The survey underscored an “urgent need to turn data into actions” with an increasing recognition of mobile’s marketing power and social marketing’s “growing pains.” More than 40 percent of consumers use mobile marketing and another 20 percent plan to within the year. On the other hand, though more than half of marketers use social media, their enthusiasm is waning.

Yuchun Lee, founder and former CEO of Unica and current vice president and general manager for IBM’s enterprise marketing management (EMM) group, says the results do not mean that social media marketing channels need to be “thrown out the window.”

“There are always these cycles of what we call overhype and disillusion,” he explains.

In addition, the survey forecasts that by the end of the year, 1 billion consumers will use their mobile phones to browse the Internet. However, only 40 percent of respondents said they are using mobile marketing tactics, while 60 percent are forecast to employ mobile campaigns by next year.

“In about two years, most of the Internet traffic will be coming out of handheld devices,” Lee predicts. “The Internet itself is also changing remarkably. The biggest change right now is the change from the Internet as a network of content to a network of people.”

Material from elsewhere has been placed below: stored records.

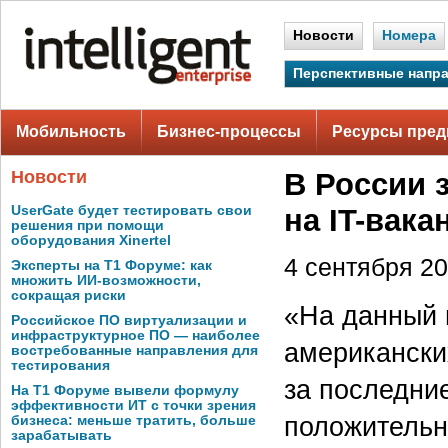
Новости
Номера
Перспективные напр
Мобильность
Бизнес-процессы
Ресурсы пред
Новости
В России 
UserGate будет тестировать свои
на IT-вака
решения при помощи
оборудования Xinertel
4 сентября 20
Эксперты на Т1 Форуме: как
множить ИИ-возможности,
сокращая риски
«На данный 
Российское ПО виртуализации и
инфраструктурное ПО — наиболее
американски
востребованные направления для
тестирования
за последние
На Т1 Форуме вывели формулу
эффективности ИТ с точки зрения
положительн
бизнеса: меньше тратить, больше
зарабатывать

Lee also observes that customers are “becoming much more vocal.” The growth of social media sites, such as Facebook, has a “ripple-down effect in how businesses should operate and run.” As a result, marketers should remain committed to delivering an engaging social media campaign. “The social network is the truth serum for businesses,” he jokes. “Today, the brand is shaped by the conversations that are happening on the social networks. What people are saying about your products and services will dictate your brand.”

Marketing technology also is in high demand. Almost 90 percent of the survey’s respondents expressed interest in an integrated marketing suite, and more than half cited technology as the key to productivity, citing such areas as resolving challenges and choosing the next best course of action.

“More is certainly the key word for our times,” says Paul McNulty, director of EMM for IBM. “But, as the results of our annual survey of marketers reveal, the proliferation of marketing channels and the simultaneous explosion of data pose a wealth of challenges for marketers in 2011.”

McNulty adds that markers are seeking solutions “to turn more marketing possibilities into better marketing results.” The survey shows that marketers believe in “interactive marketing,” but half of respondents reported that they are only “partially” achieving that goal.

“Our goal is to help customers move from the siloed approach of the past,” Lee says.